2026年シーズンは強竜打線復活!?

2025年シーズンのドラゴンズのホームラン数はセ・リーグ5位。得点はリーグワーストと貧打に泣いた。しかし、今シーズンは強竜打線が復活すること間違いなし!と言い切る根拠は本拠地バンテリンドームに新設された『ホームランウイング』にある。左中間と右中間が最大で6メートル狭くなり、フェンスの高さは1.2メートル低くなった。

長打力がウリのロマン砲・鵜飼航丞選手は「外野スレスレのフライがホームランになったり、フェンス直撃が増えたり」と期待を口にすれば、福永裕基選手も「野手にとってはプラスになることが多い」と歓迎ムード。一方の投手陣ではホームランウイングを目の当たりにした柳裕也投手は「今まですごく広かったんだなと思いました。狭くなったので意識を高めてがんばって、野手陣にはノビノビ打ってもらえればいい」と気を引き締めていた。

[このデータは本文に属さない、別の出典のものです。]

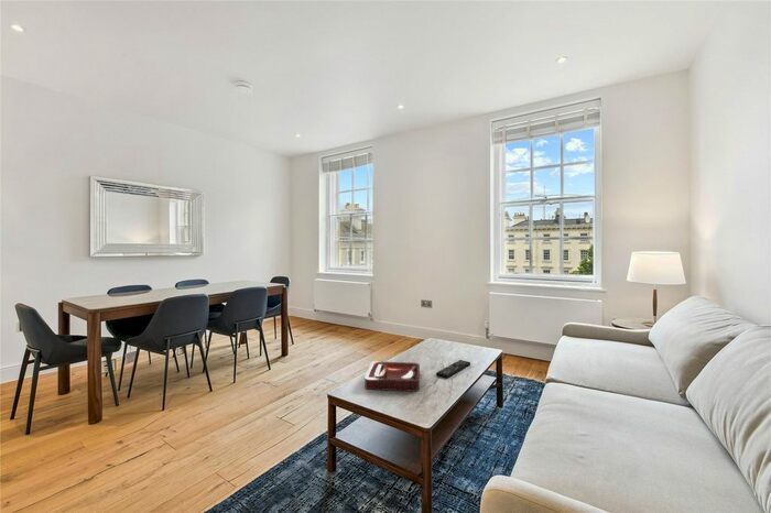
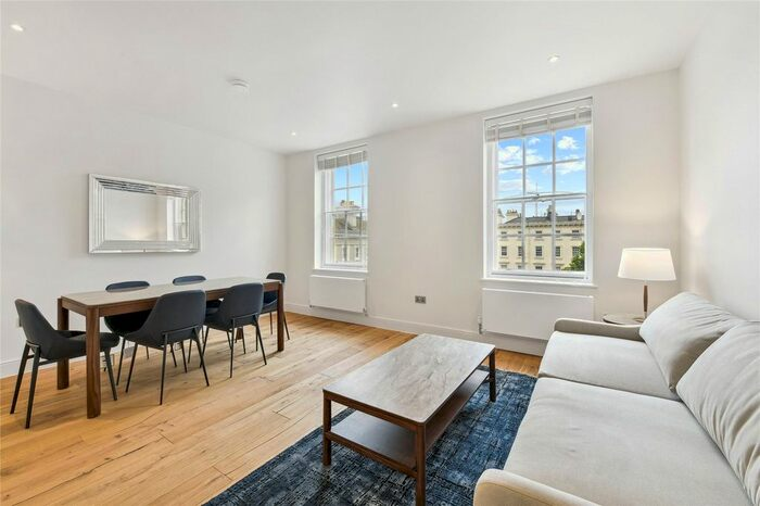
- remote control [435,359,471,380]
- decorative tray [363,360,421,393]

2015年にホームランテラスを設置した福岡ソフトバンクホークスの成績を調べてみると、前年は95本でリーグ5位だったチーム本塁打数が141本でリーグトップに。その後も強力打線でパ・リーグを席巻している。このときホークスの一員としてプレーしていた上林誠知選手はその効果を肌で感じている。「かなり狭いですね。これでいっちゃうんだ、ということがよくあった。変に意識しすぎずにやれればいいかなと思ってます」。侍ジャパンの壮行試合前のバッティング練習では大谷翔平選手もホームランウイングに叩き込みファンを喜ばせていた。

しかし、一方の守備面では懸念点も。浅尾拓也投手コーチが「ホームランが増えたりすると思うので。心配といえば心配」と不安を口に。それでも大野雄大投手は「僕ら(投手陣)も打たれるけど味方も打って。味方のホームラン数が上回るように、僕たちが1本でも少なく打たれないように投げたい」と前向きに話せば、木下拓哉選手は「打球方向関係なくどんなバッターでもホームランが出ると思うので。点を取れるし取られる計算を」と腹づもりは決まっていた。事実、ホークスは球場が狭くなったことで被本塁打2位からリーグワーストタイに。しかし、この年のホークスは打ち勝つ野球でパ・リーグ制覇と日本一に輝いた。大きな期待がかかる今季のドラゴンズ、主砲の細川成也選手は「いつも通りやってきた通り、試合をやりたいですね。Aクラス、優勝を見せないといけないと思いますし、ファンの皆様にたくさん勝ち試合を見せれるように僕もがんばりたいと思います」と浮上を誓っていた。